Certainly, social media and other online activities now form part of the “vicious arts” of electoral politics. Internet-based communications give mainstream and fringe political groups the means to expand their numbers, harden their interests, and inflame their passions. But, Madison might observe, digital technologies are not the cause of a divided polity and the ugly nature of political discourse. For Madison, the “zeal for different opinions concerning religion, concerning government, and many other points” has long “divided mankind into parties, inflamed them with mutual animosity, and rendered them much more disposed to vex and oppress each other than to cooperate for their common good.” Madison reached this conclusion without despairing through a post-truth Twitter feed.

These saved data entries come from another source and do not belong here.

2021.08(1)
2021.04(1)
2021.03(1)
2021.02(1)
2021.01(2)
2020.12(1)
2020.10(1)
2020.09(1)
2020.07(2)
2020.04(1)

The Madisonian perspective appears in arguments that the challenges of governing in a representative and federal democracy will control factional forces energized by Trump’s campaign and election. These and other constraints factor into debates about whether, in the transition, Trump is tempering his rhetoric and positions and distancing himself from some alt-right groups.

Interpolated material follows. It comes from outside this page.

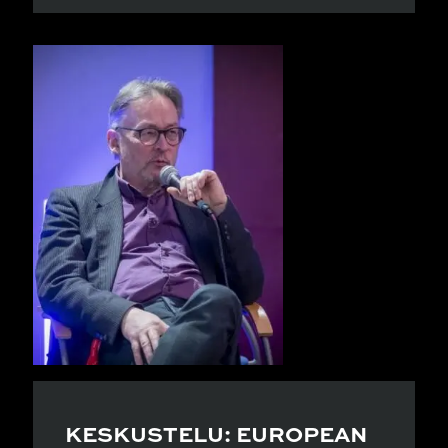
KESKUSTELU: EUROPEAN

Madison believed that the “most common and durable source of factions" arises from "the various and unequal distribution of property.” Populist anger, anchored in the economic travails of the white working class, carried Trump to victory. As in the past, economic policy will remain the enduring arena of political competition for the Trump administration and the Democratic Party, rather than many issues that generate much sound and fury online. 

Madison’s great concern was a faction wielding majoritarian power in ways that “sacrifice to its ruling passion or interest both the public good and the rights of other citizens.” At present, cyberspace seems a place where factional interests proliferate rather than consolidate. In Madison’s terms, online activities extend the political sphere and “take in a greater variety of parties and interests,” making “it less probable that a majority of the whole will have a common motive to invade the rights of other citizens.”

The 2016 campaign saw both parties harnessing online channels to herd motley coalitions of voters to support their candidates. However, despite Trump’s social media prowess, the Republican Party’s victory leaves people struggling to identify coherency in Trump’s political positions, the party’s governing philosophy, or the new administration’s policy blueprints. The Republicans have majority power, but they are not clearly the kind of unified, majoritarian faction Madison feared. In some areas, such as national security, hostility between the Trump team and Republican officials and experts during the campaign continued after the election and is on full display in social media. The rocky nature of the transition reflects not only criticisms from Trump opponents but also schisms within the GOP.  

Reading Madison today proves something of an antidote for anxieties about the impact of online media on U.S. politics. If, as Madison argued, "liberty is to faction what air is to fire,” then the internet and social media are not the causes of the political drivel, deceit, and delusion disseminated through digital devices and networks. Online political discourse does not permit “men of factious tempers, of local prejudices, or of sinister designs” to circumvent easily the protections representative democracy in a federal system provides for the enjoyment of liberty. This “republican remedy” for political factions does not always produce the best outcomes for the nation, but it sustains the republic.